- Drew Berquist - https://www.drewberquist.com -

Inside the Navy’s Battle for Spare Parts: How Bureaucracy and Vendor Control Are Putting Our Military Readiness to the Test

The strength of the United States military has always rested not just on cutting-edge technology and highly trained personnel, but on a robust system that keeps every jet, ship, and vehicle mission ready.

Yet, a new government watchdog report reveals that the U.S. Navy is facing an alarming reality: to keep essential weapon systems running, maintainers have had to cannibalize grounded equipment for spare parts.

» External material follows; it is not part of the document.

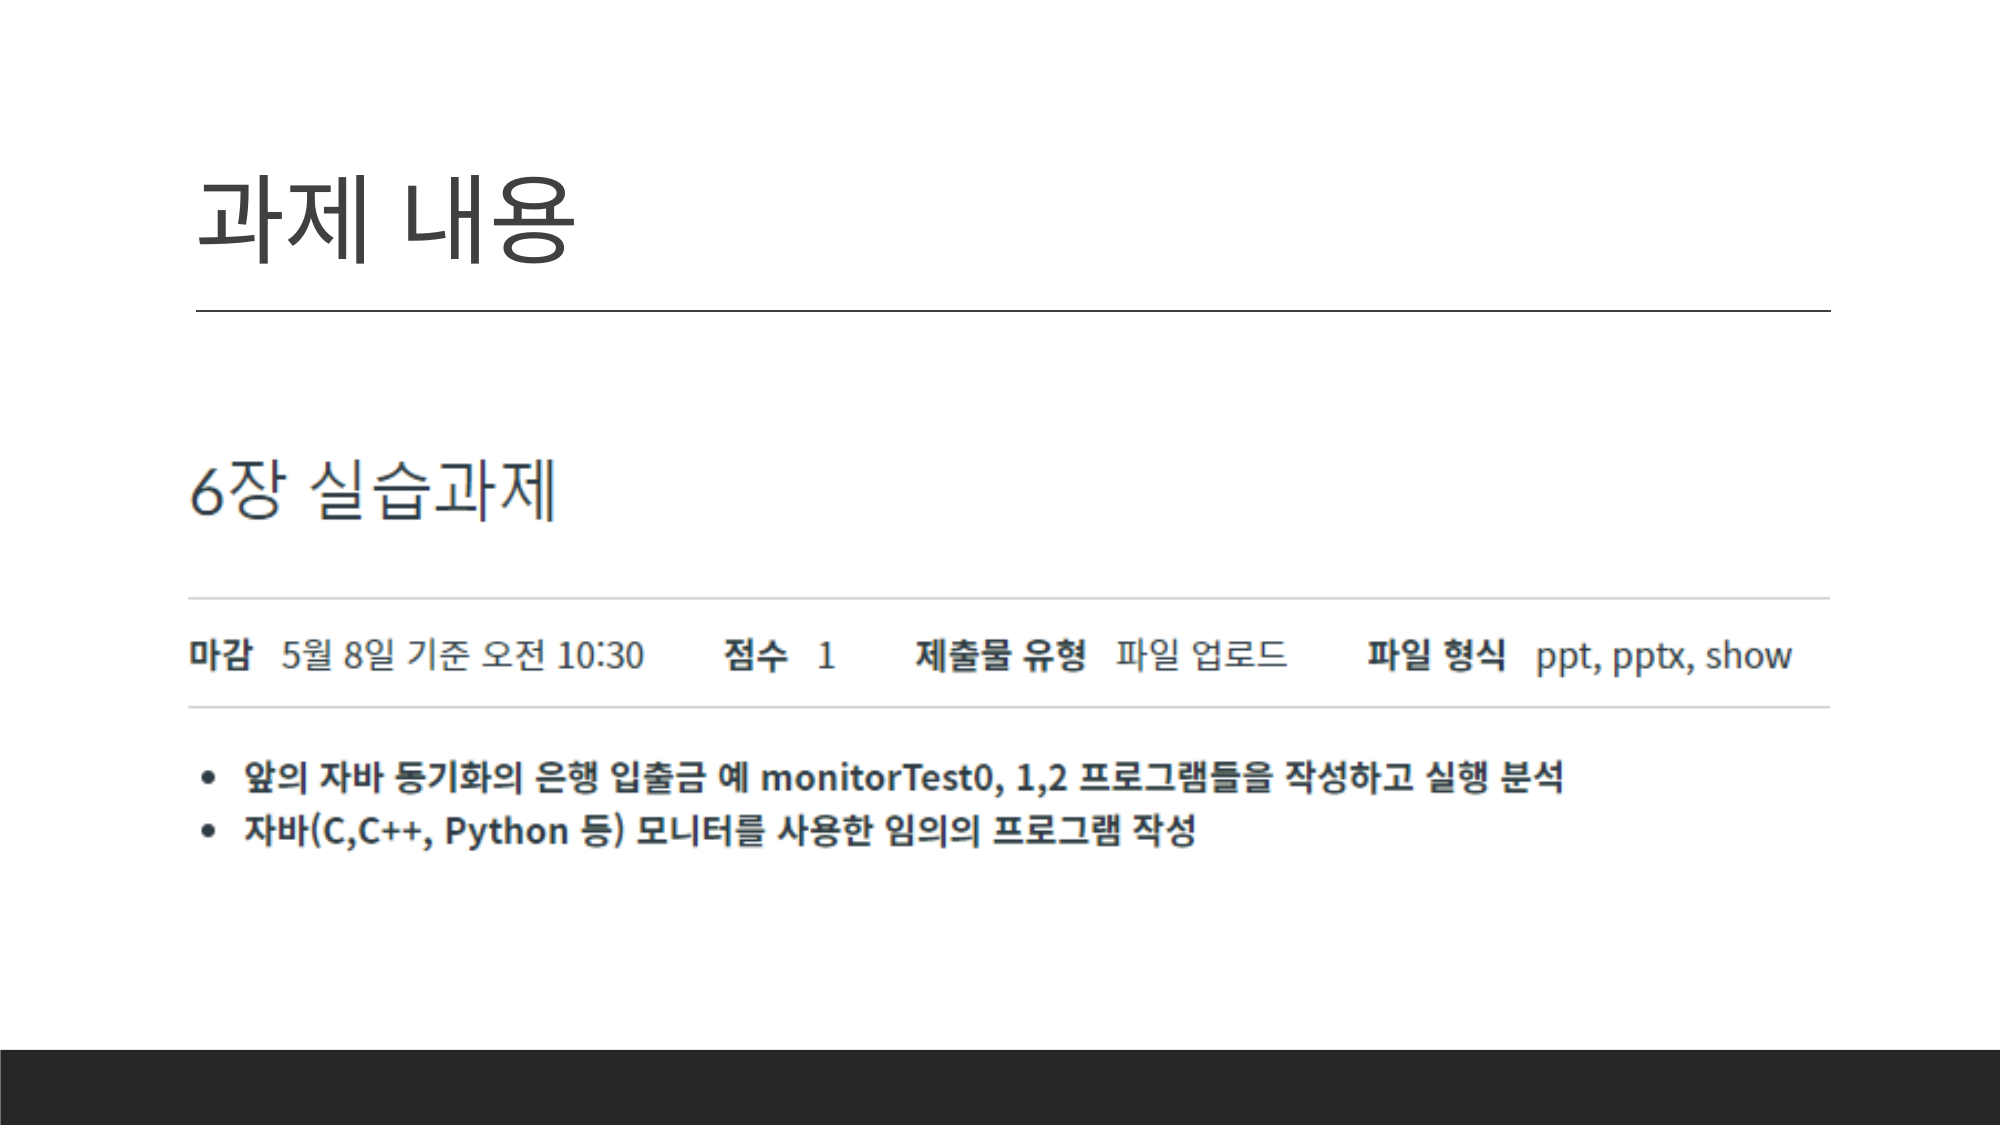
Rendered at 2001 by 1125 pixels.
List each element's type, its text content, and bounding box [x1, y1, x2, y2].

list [179, 428, 1831, 880]
title 과제 내용 [180, 47, 1830, 285]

This problem, born from a tangle of vendor-controlled data rights and government red tape, is not just an issue of supply but a matter of national security and military readiness.

The report, released by the Government Accountability Office (GAO), shines a light on a critical issue that has been festering beneath the surface of the Department of Defense.

Because the DOD lacks the necessary data rights and intellectual property from contractors, Navy maintainers are frequently forced to rely on vendors for replacement parts.

As a result, delays in repairs can stretch on for months, pushing our sailors and airmen into a position where they must repurpose parts from other grounded aircraft and submarines just to meet operational requirements.

The roots of this problem stretch back to the way contracts are written and the types of data the DOD secures when acquiring new weapon systems.

Statutes allow the DOD to access operational, maintenance, installation, and training data, but they stop short of granting rights to detailed manufacturing information.

Therefore, when a crucial component fails, only the original vendor can supply the part, often on their own timeline and at their price. This leaves the military at the mercy of contractors, who are not always incentivized to act quickly.

The GAO found that across several high-profile programs—including the F/A-18 and F-35 fighter aircraft, the Littoral Combat Ship, the Stryker Combat Vehicle, and the Virginia-class submarine—Navy and DOD personnel lacked the essential data rights to perform depot-level sustainment.

This kind of maintenance is highly specialized, and the inability to perform it without vendor involvement means the military faces vendor lock, with the government paying more for longer waits.

For example, maintainers working on the F/A-18 shared with the GAO that, after years of unsuccessfully attempting to secure the data rights for frequency cables, they were “cannibalizing grounded aircraft for the part.”

The only available replacement came from the original vendor, who controls the production and distribution timeline.

This workaround might keep some jets in the air, but it comes at a significant price. According to the report, “ripping parts from grounded aircraft to plug holes in others can lead to an uptick in maintenance costs, workload, and aircraft availability.”

The story was similar for those responsible for the Virginia-class submarine. Maintainers were again forced to cannibalize parts from other submarines, all because of contractor ownership of technical data for key components.

This is not just a logistical headache; it directly undermines military readiness at a time when geopolitical tensions call for a robust and fully functional fleet.

The consequences of this system go beyond just spare parts.

When the DOD fails to obtain full data rights or mismanages the intellectual property it does receive, the result is miscommunication and misunderstanding about what the government can and cannot do to keep its systems operational.

The GAO report makes it clear that this disconnect hampers the military’s ability to plan for the long term, as DOD offices cannot always anticipate exactly which data rights they’ll need down the road.

Sometimes they ask for too little, creating problems later. Other times, if they overreach, contractors are scared off or costs balloon.

The GAO’s solution is clear: Congress should step in and clarify exactly how manufacturing data must be handled in contracts between the DOD and vendors.

The watchdog further recommends that the Pentagon provide additional intellectual property planning for systems already in sustainment and reexamine how they evaluate the delivery of technical data.

From a broader perspective, this is the kind of government mismanagement that true leaders seek to address. When America’s military is forced to borrow parts from one system just to keep another running, it is a sign that the bureaucracy has overtaken common sense.

What our servicemen and women need is not more red tape or more vendor control, but leaders willing to take decisive action—leaders who put American security and military superiority first.

In the current administration, there is a growing call for strong, principled leadership at the top of the Department of Defense, and voices like Secretary Pete Hegseth have signaled a shift toward accountability, innovation, and putting the warfighter first.

By embracing a results-driven approach, Washington can ensure that the Navy and all branches of the military are never again left scrambling for spare parts. Our readiness and our national security depend on it.